* _To-do item_:
Lines in the listing below that contain the string "keer" are to be found and copied.

* _Dataset_:
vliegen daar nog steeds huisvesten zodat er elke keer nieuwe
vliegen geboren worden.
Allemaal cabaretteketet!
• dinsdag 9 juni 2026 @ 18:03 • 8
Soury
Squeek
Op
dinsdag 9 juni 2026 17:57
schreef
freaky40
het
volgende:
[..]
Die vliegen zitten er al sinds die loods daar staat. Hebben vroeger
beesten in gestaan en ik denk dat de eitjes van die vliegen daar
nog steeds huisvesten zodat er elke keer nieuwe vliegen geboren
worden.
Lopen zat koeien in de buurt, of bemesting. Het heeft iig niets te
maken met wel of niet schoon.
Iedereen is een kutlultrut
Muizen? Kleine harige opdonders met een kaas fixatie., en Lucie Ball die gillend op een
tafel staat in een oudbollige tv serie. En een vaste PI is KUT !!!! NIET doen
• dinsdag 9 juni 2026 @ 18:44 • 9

* _Response area_:
vliegen daar nog steeds huisvesten zodat er elke keer nieuwe
nog steeds huisvesten zodat er elke keer nieuwe vliegen geboren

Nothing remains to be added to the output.